> _Supplied material_:
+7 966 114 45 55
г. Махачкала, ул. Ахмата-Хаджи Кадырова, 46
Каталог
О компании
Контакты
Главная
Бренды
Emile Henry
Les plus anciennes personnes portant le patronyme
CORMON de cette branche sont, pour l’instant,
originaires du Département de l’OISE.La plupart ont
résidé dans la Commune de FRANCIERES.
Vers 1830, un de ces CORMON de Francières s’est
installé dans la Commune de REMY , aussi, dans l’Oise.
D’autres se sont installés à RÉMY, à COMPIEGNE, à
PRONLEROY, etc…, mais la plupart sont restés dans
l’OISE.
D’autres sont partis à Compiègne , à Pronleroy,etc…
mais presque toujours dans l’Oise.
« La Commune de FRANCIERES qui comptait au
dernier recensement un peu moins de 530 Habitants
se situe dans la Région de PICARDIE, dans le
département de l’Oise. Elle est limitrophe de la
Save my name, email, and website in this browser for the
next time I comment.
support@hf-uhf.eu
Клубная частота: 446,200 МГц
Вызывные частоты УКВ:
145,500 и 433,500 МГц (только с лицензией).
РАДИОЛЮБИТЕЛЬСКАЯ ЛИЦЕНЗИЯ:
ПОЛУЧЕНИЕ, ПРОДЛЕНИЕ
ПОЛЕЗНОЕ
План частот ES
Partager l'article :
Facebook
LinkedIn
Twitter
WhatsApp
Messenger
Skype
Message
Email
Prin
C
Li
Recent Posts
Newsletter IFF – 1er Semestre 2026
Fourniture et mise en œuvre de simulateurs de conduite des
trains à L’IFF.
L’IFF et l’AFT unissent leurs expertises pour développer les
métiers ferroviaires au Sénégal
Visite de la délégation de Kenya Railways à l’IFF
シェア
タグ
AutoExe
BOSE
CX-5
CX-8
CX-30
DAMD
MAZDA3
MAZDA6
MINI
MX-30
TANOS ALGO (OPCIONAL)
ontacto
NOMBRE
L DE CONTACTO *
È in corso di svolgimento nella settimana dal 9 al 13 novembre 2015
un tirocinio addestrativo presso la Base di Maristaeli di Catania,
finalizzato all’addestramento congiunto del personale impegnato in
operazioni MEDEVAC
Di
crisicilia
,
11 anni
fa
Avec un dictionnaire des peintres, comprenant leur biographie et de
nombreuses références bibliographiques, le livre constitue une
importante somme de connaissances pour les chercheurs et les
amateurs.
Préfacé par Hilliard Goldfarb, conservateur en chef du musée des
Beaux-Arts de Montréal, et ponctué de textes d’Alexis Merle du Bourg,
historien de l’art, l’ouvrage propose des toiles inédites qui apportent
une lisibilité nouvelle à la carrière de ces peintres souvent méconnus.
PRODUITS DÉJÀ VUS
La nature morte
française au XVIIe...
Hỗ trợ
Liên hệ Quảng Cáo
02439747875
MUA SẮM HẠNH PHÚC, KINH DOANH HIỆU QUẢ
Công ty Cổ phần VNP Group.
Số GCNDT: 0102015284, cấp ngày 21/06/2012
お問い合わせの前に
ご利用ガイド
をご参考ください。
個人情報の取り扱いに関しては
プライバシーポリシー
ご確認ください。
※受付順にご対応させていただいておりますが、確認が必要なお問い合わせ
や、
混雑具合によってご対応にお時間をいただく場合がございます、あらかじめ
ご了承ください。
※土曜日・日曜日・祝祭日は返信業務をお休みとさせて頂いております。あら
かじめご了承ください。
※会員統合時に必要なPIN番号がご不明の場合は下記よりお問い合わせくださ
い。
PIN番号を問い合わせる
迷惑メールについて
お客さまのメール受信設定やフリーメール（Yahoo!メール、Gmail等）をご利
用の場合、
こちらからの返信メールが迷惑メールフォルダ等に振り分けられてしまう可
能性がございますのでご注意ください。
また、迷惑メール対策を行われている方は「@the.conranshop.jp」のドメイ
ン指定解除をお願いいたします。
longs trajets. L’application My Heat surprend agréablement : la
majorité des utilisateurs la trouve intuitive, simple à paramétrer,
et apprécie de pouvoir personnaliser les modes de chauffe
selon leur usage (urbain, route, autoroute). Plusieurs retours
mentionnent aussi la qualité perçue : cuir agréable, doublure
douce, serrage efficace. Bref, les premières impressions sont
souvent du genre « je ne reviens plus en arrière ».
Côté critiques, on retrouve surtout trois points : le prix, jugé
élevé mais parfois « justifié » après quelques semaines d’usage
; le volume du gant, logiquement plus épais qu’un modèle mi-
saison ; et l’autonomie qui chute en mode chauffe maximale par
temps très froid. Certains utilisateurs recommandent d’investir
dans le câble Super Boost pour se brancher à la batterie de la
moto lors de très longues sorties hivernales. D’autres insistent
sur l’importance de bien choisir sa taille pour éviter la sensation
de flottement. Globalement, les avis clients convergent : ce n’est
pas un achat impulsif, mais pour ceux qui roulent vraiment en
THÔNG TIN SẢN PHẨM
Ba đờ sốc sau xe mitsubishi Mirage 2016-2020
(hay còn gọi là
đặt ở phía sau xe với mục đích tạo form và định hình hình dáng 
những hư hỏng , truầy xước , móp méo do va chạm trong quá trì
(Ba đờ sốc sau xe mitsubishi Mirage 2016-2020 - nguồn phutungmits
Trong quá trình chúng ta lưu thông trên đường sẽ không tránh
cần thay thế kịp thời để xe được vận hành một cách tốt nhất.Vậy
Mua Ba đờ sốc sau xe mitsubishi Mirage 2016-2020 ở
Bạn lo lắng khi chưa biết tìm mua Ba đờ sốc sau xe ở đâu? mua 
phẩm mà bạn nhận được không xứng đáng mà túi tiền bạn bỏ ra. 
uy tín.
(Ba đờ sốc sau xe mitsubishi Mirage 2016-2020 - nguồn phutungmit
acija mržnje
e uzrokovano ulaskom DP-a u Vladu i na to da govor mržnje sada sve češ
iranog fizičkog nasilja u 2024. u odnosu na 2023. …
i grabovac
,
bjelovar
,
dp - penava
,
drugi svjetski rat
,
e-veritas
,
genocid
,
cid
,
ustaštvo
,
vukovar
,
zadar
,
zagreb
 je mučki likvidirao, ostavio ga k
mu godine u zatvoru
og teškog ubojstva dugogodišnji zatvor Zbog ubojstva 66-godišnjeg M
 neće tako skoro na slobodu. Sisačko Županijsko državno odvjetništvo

> _Assignment_: Retype every row above word for word, keeping each line break as shown.

> _Exercise response_:
+7 966 114 45 55
г. Махачкала, ул. Ахмата-Хаджи Кадырова, 46
Каталог
О компании
Контакты
Главная
Бренды
Emile Henry
Les plus anciennes personnes portant le patronyme
CORMON de cette branche sont, pour l’instant,
originaires du Département de l’OISE.La plupart ont
résidé dans la Commune de FRANCIERES.
Vers 1830, un de ces CORMON de Francières s’est
installé dans la Commune de REMY , aussi, dans l’Oise.
D’autres se sont installés à RÉMY, à COMPIEGNE, à
PRONLEROY, etc…, mais la plupart sont restés dans
l’OISE.
D’autres sont partis à Compiègne , à Pronleroy,etc…
mais presque toujours dans l’Oise.
« La Commune de FRANCIERES qui comptait au
dernier recensement un peu moins de 530 Habitants
se situe dans la Région de PICARDIE, dans le
département de l’Oise. Elle est limitrophe de la
Save my name, email, and website in this browser for the
next time I comment.
support@hf-uhf.eu
Клубная частота: 446,200 МГц
Вызывные частоты УКВ:
145,500 и 433,500 МГц (только с лицензией).
РАДИОЛЮБИТЕЛЬСКАЯ ЛИЦЕНЗИЯ:
ПОЛУЧЕНИЕ, ПРОДЛЕНИЕ
ПОЛЕЗНОЕ
План частот ES
Partager l'article :
Facebook
LinkedIn
Twitter
WhatsApp
Messenger
Skype
Message
Email
Prin
C
Li
Recent Posts
Newsletter IFF – 1er Semestre 2026
Fourniture et mise en œuvre de simulateurs de conduite des
trains à L’IFF.
L’IFF et l’AFT unissent leurs expertises pour développer les
métiers ferroviaires au Sénégal
Visite de la délégation de Kenya Railways à l’IFF
シェア
タグ
AutoExe
BOSE
CX-5
CX-8
CX-30
DAMD
MAZDA3
MAZDA6
MINI
MX-30
TANOS ALGO (OPCIONAL)
ontacto
NOMBRE
L DE CONTACTO *
È in corso di svolgimento nella settimana dal 9 al 13 novembre 2015
un tirocinio addestrativo presso la Base di Maristaeli di Catania,
finalizzato all’addestramento congiunto del personale impegnato in
operazioni MEDEVAC
Di
crisicilia
,
11 anni
fa
Avec un dictionnaire des peintres, comprenant leur biographie et de
nombreuses références bibliographiques, le livre constitue une
importante somme de connaissances pour les chercheurs et les
amateurs.
Préfacé par Hilliard Goldfarb, conservateur en chef du musée des
Beaux-Arts de Montréal, et ponctué de textes d’Alexis Merle du Bourg,
historien de l’art, l’ouvrage propose des toiles inédites qui apportent
une lisibilité nouvelle à la carrière de ces peintres souvent méconnus.
PRODUITS DÉJÀ VUS
La nature morte
française au XVIIe...
Hỗ trợ
Liên hệ Quảng Cáo
02439747875
MUA SẮM HẠNH PHÚC, KINH DOANH HIỆU QUẢ
Công ty Cổ phần VNP Group.
Số GCNDT: 0102015284, cấp ngày 21/06/2012
お問い合わせの前に
ご利用ガイド
をご参考ください。
個人情報の取り扱いに関しては
プライバシーポリシー
ご確認ください。
※受付順にご対応させていただいておりますが、確認が必要なお問い合わせ
や、
混雑具合によってご対応にお時間をいただく場合がございます、あらかじめ
ご了承ください。
※土曜日・日曜日・祝祭日は返信業務をお休みとさせて頂いております。あら
かじめご了承ください。
※会員統合時に必要なPIN番号がご不明の場合は下記よりお問い合わせくださ
い。
PIN番号を問い合わせる
迷惑メールについて
お客さまのメール受信設定やフリーメール（Yahoo!メール、Gmail等）をご利
用の場合、
こちらからの返信メールが迷惑メールフォルダ等に振り分けられてしまう可
能性がございますのでご注意ください。
また、迷惑メール対策を行われている方は「@the.conranshop.jp」のドメイ
ン指定解除をお願いいたします。
longs trajets. L’application My Heat surprend agréablement : la
majorité des utilisateurs la trouve intuitive, simple à paramétrer,
et apprécie de pouvoir personnaliser les modes de chauffe
selon leur usage (urbain, route, autoroute). Plusieurs retours
mentionnent aussi la qualité perçue : cuir agréable, doublure
douce, serrage efficace. Bref, les premières impressions sont
souvent du genre « je ne reviens plus en arrière ».
Côté critiques, on retrouve surtout trois points : le prix, jugé
élevé mais parfois « justifié » après quelques semaines d’usage
; le volume du gant, logiquement plus épais qu’un modèle mi-
saison ; et l’autonomie qui chute en mode chauffe maximale par
temps très froid. Certains utilisateurs recommandent d’investir
dans le câble Super Boost pour se brancher à la batterie de la
moto lors de très longues sorties hivernales. D’autres insistent
sur l’importance de bien choisir sa taille pour éviter la sensation
de flottement. Globalement, les avis clients convergent : ce n’est
pas un achat impulsif, mais pour ceux qui roulent vraiment en
THÔNG TIN SẢN PHẨM
Ba đờ sốc sau xe mitsubishi Mirage 2016-2020
(hay còn gọi là
đặt ở phía sau xe với mục đích tạo form và định hình hình dáng 
những hư hỏng , truầy xước , móp méo do va chạm trong quá trì
(Ba đờ sốc sau xe mitsubishi Mirage 2016-2020 - nguồn phutungmits
Trong quá trình chúng ta lưu thông trên đường sẽ không tránh
cần thay thế kịp thời để xe được vận hành một cách tốt nhất.Vậy
Mua Ba đờ sốc sau xe mitsubishi Mirage 2016-2020 ở
Bạn lo lắng khi chưa biết tìm mua Ba đờ sốc sau xe ở đâu? mua 
phẩm mà bạn nhận được không xứng đáng mà túi tiền bạn bỏ ra. 
uy tín.
(Ba đờ sốc sau xe mitsubishi Mirage 2016-2020 - nguồn phutungmit
acija mržnje
e uzrokovano ulaskom DP-a u Vladu i na to da govor mržnje sada sve češ
iranog fizičkog nasilja u 2024. u odnosu na 2023. …
i grabovac
,
bjelovar
,
dp - penava
,
drugi svjetski rat
,
e-veritas
,
genocid
,
cid
,
ustaštvo
,
vukovar
,
zadar
,
zagreb
 je mučki likvidirao, ostavio ga k
mu godine u zatvoru
og teškog ubojstva dugogodišnji zatvor Zbog ubojstva 66-godišnjeg M
 neće tako skoro na slobodu. Sisačko Županijsko državno odvjetništvo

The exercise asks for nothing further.